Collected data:
------
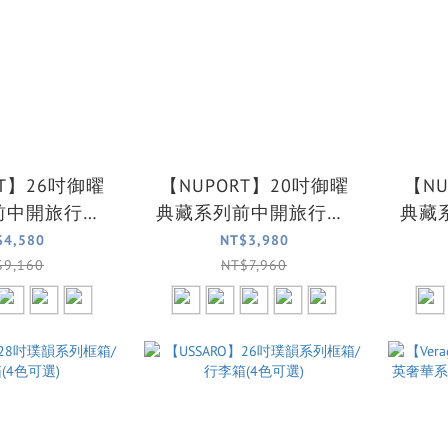
RT】26吋御曜
【NUPORT】20吋御曜
【NU
前中開旅行箱/
典藏系列前中開旅行箱/
典藏
(5色可選)
登機箱/行李箱(5色可選)
行
$4,580
NT$3,980
$9,160
NT$7,960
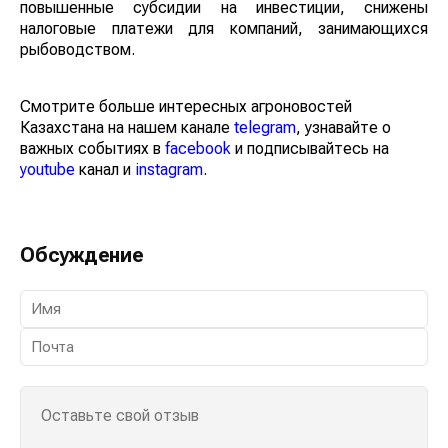
повышенные субсидии на инвестиции, снижены
налоговые платежи для компаний, занимающихся
рыбоводством.
Смотрите больше интересных агроновостей
Казахстана на нашем канале
telegram
, узнавайте о
важных событиях в
facebook
и подписывайтесь на
youtube
канал и
instagram
.
Обсуждение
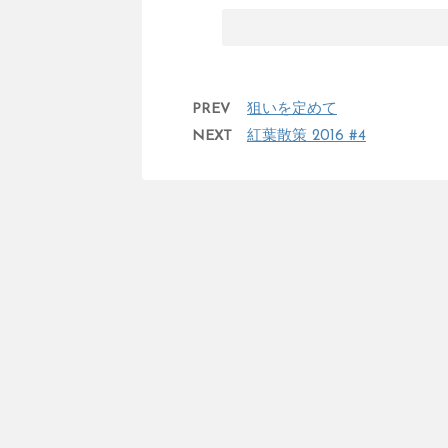
PREV
狙いを定めて
NEXT
紅葉散策 2016 #4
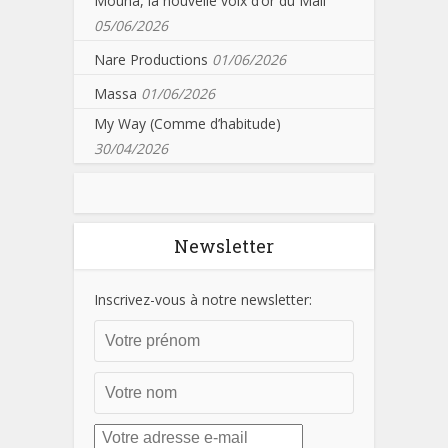
Mouna, la nouvelle voix d’or du Mali
05/06/2026
Nare Productions
01/06/2026
Massa
01/06/2026
My Way (Comme d’habitude)
30/04/2026
Newsletter
Inscrivez-vous à notre newsletter:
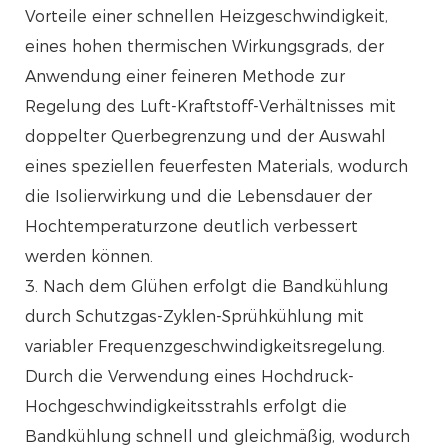
Vorteile einer schnellen Heizgeschwindigkeit,
eines hohen thermischen Wirkungsgrads, der
Anwendung einer feineren Methode zur
Regelung des Luft-Kraftstoff-Verhältnisses mit
doppelter Querbegrenzung und der Auswahl
eines speziellen feuerfesten Materials, wodurch
die Isolierwirkung und die Lebensdauer der
Hochtemperaturzone deutlich verbessert
werden können.
3. Nach dem Glühen erfolgt die Bandkühlung
durch Schutzgas-Zyklen-Sprühkühlung mit
variabler Frequenzgeschwindigkeitsregelung.
Durch die Verwendung eines Hochdruck-
Hochgeschwindigkeitsstrahls erfolgt die
Bandkühlung schnell und gleichmäßig, wodurch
------
What is needed – Copy out the stretch from the start of the items through the line that contains "紅葉散策 2016 #4", both ends included. Leave the pictures out.

Response for this exercise –
RT】26吋御曜
【NUPORT】20吋御曜
【NU
前中開旅行箱/
典藏系列前中開旅行箱/
典藏
(5色可選)
登機箱/行李箱(5色可選)
行
$4,580
NT$3,980
$9,160
NT$7,960
повышенные субсидии на инвестиции, снижены
налоговые платежи для компаний, занимающихся
рыбоводством.
Смотрите больше интересных агроновостей
Казахстана на нашем канале
telegram
, узнавайте о
важных событиях в
facebook
и подписывайтесь на
youtube
канал и
instagram
.
Обсуждение
PREV
狙いを定めて
NEXT
紅葉散策 2016 #4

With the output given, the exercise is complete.